Question

What is the radius of a circle whose equation is x² + y² + 8x – 6y + 21 = 0? __?__ units

Answer 1

(x+4)^2 + (y-3)^2 = 4

Which means, radius is 2, center is (-4,3)

Answer 2

Answer:

The radius of circle whose equation is $x^2+y^2+8x-6y+21=0$ is 2 units.

Step-by-step explanation:

Given equation of  a circle is $x^2+y^2+8x-6y+21=0$

We have to find the radius of the circle whose equation is given.

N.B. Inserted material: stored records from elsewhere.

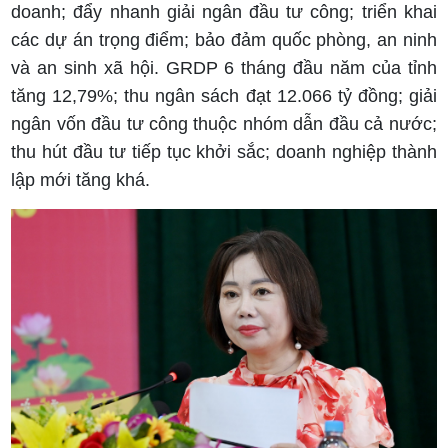
doanh; đẩy nhanh giải ngân đầu tư công; triển khai
các dự án trọng điểm; bảo đảm quốc phòng, an ninh
và an sinh xã hội. GRDP 6 tháng đầu năm của tỉnh
tăng 12,79%; thu ngân sách đạt 12.066 tỷ đồng; giải
ngân vốn đầu tư công thuộc nhóm dẫn đầu cả nước;
thu hút đầu tư tiếp tục khởi sắc; doanh nghiệp thành
lập mới tăng khá.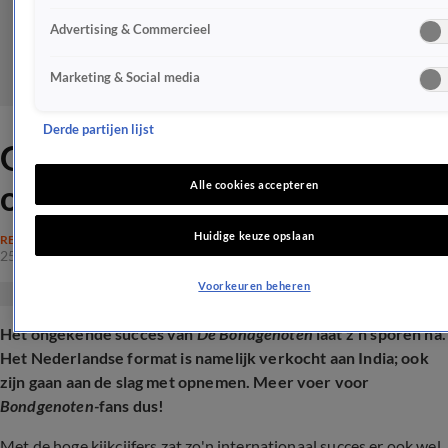
Advertising & Commercieel
Marketing & Social media
Derde partijen lijst
Groot internationaal nieuws
over De Bondgenoten
Alle cookies accepteren
Huidige keuze opslaan
REALITY
25 mrt 2026, 15:01
Voorkeuren beheren
Het ongekende succes van
De Bondgenoten
laat z'n sporen na.
Het Nederlandse format is namelijk verkocht aan India; ook
zijn gaan aan de slag met opnemen. Meer voer voor
Bondgenoten-
fans dus!
Met de hoge kijkcijfers zat zo'n internationaal succes er ook wel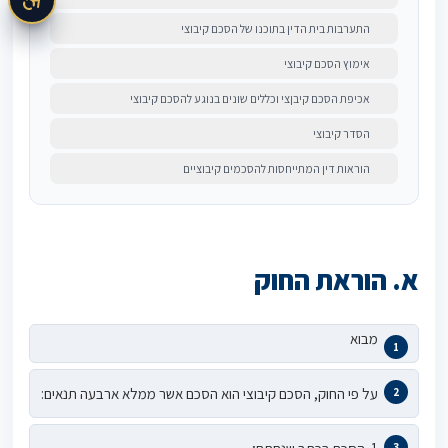
התערבות בית הדין בתוכנו של הסכם קיבוצי
אימוץ הסכם קיבוצי
אכיפת הסכם קיבןצי וכללים שונים בנוגע להסכם קיבוצי
הסדר קיבוצי
הוראות דין המתייחסות להסכמים קיבוציים
א. הוראת החוק
מבוא
על פי החוק, הסכם קיבוצי הוא הסכם אשר ממלא ארבעה תנאים: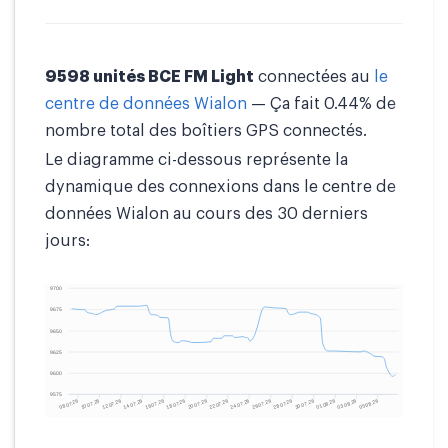
9598 unités BCE FM Light
connectées au
le
centre de données Wialon
— Ça fait 0.44% de
nombre total des boîtiers GPS connectés.
Le diagramme ci-dessous représente la
dynamique des connexions dans le centre de
données Wialon au cours des 30 derniers
jours: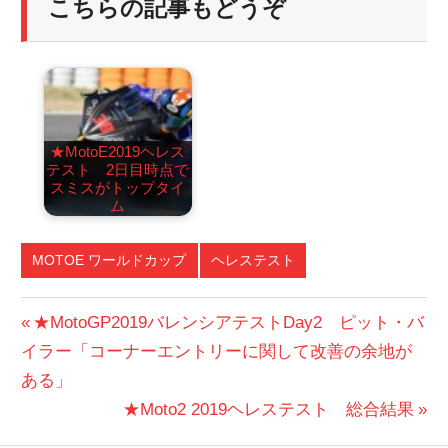
こちらの記事もどうぞ
★MotoE2019ヘレス
テスト 2日目時点で
スミスがトップタイ
ム
MOTOE ワールドカップ
ヘレステスト
投
前
★MotoGP2019バレンシアテストDay2 ピット・バ
の
イラー「コーナーエントリーに関して改善の余地が
稿
投
ある」
ナ
稿:
次
★Moto2 2019ヘレステスト 総合結果
ビ
の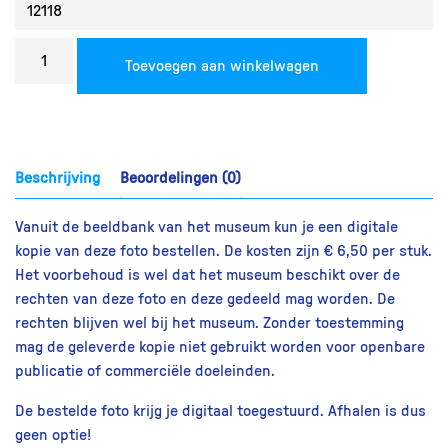
Bestel
Toevoegen aan winkelwagen
een
reproductie
aantal
Beschrijving
Beoordelingen (0)
Vanuit de beeldbank van het museum kun je een digitale
kopie van deze foto bestellen. De kosten zijn € 6,50 per stuk.
Het voorbehoud is wel dat het museum beschikt over de
rechten van deze foto en deze gedeeld mag worden. De
rechten blijven wel bij het museum. Zonder toestemming
mag de geleverde kopie niet gebruikt worden voor openbare
publicatie of commerciële doeleinden.
De bestelde foto krijg je digitaal toegestuurd. Afhalen is dus
geen optie!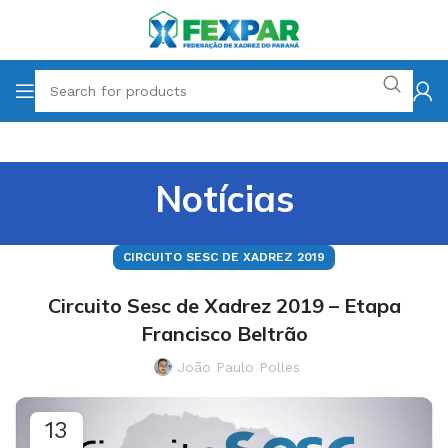
Notícias
CIRCUITO SESC DE XADREZ 2019
Circuito Sesc de Xadrez 2019 – Etapa
Francisco Beltrão
João Paulo Polles
13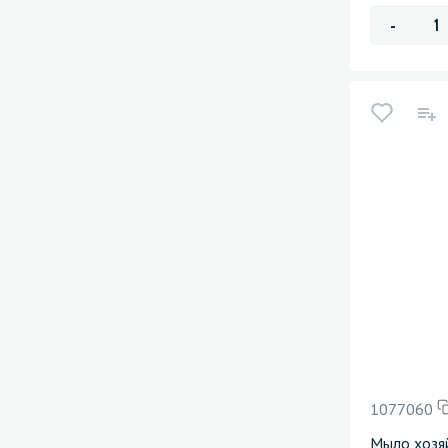
-
1077060
Мыло хозяй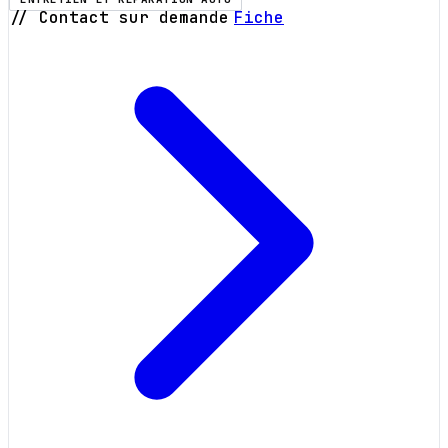
// Contact sur demande
Fiche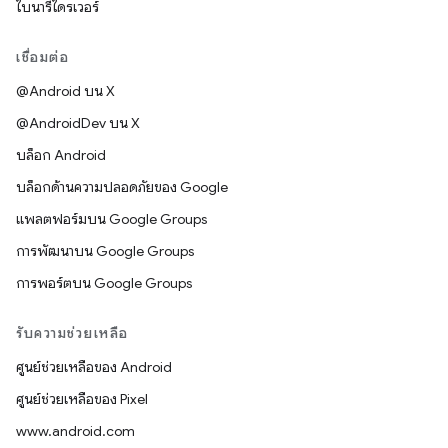
ไบนารีไดรเวอร์
เชื่อมต่อ
@Android บน X
@AndroidDev บน X
บล็อก Android
บล็อกด้านความปลอดภัยของ Google
แพลตฟอร์มบน Google Groups
การพัฒนาบน Google Groups
การพอร์ตบน Google Groups
รับความช่วยเหลือ
ศูนย์ช่วยเหลือของ Android
ศูนย์ช่วยเหลือของ Pixel
www.android.com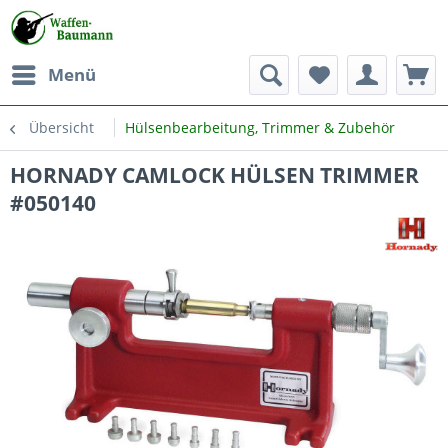
Menü
Übersicht
Hülsenbearbeitung, Trimmer & Zubehör
HORNADY CAMLOCK HÜLSEN TRIMMER
#050140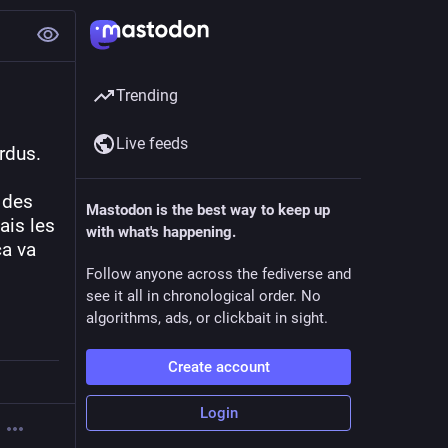
Trending
Live feeds
dus. 
des 
Mastodon is the best way to keep up
is les 
with what's happening.
a va 
Follow anyone across the fediverse and
see it all in chronological order. No
algorithms, ads, or clickbait in sight.
Create account
Login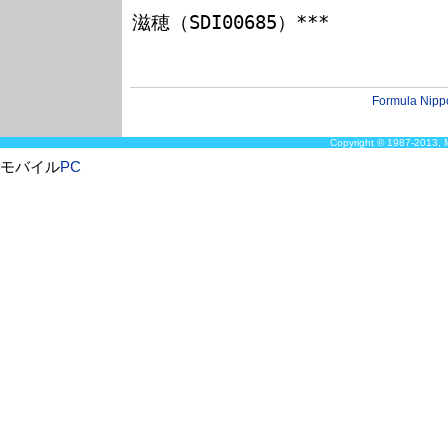
滋穂（SDI00685）***

Formula Nipp
Copyright © 1987-2013, M
モバイル
PC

Consider the given equation of  a circle is $x^2+y^2+8x-6y+21=0$

General equation of circle having center at (h,k)  with radius r is given as ,

$(x-h)^2+(y-k)^2=r^2$ ........(1)

we first write the given equation in the general form by making perfect squares,

We know $(a-b)^2=a^2+b^2-2ab$

For making perfect square of x, we have terms, $x^2+8x=x^2+2\cdot 4 \cdot x$ we just need $b^2$

On comparing w have b = 4 , thus $b^2=16$

So adding both side 16 , equation becomes,

$x^2+y^2+8x-6y+21+16=16$

$\Rightarrow (x-(-4))^2+y^2-6y+21=16$

For making perfect square of y, we have terms, $y^2-6y=y^2-2\cdot 3 \cdot y$ we just need $b^2$

On comparing w have b = 3 , thus $b^2=9$

So adding both side 9 , above equation becomes,

$\Rightarrow (x-(-4))^2+y^2-6y+21+9=16+9$

On solving, we get,

$\Rightarrow (x-(-4))^2+(y-3)^2+21=25$

$\Rightarrow (x-(-4))^2+(y-3)^2=25-21$

$\Rightarrow (x-(-4))^2+(y-3)^2=4$

$\Rightarrow (x-(-4))^2+(y-3)^2=2^2$ .....(2)

Comparing (1) and (2) , we have  r= 2

Thus, the radius of circle whose equation is $x^2+y^2+8x-6y+21=0$ is 2 units.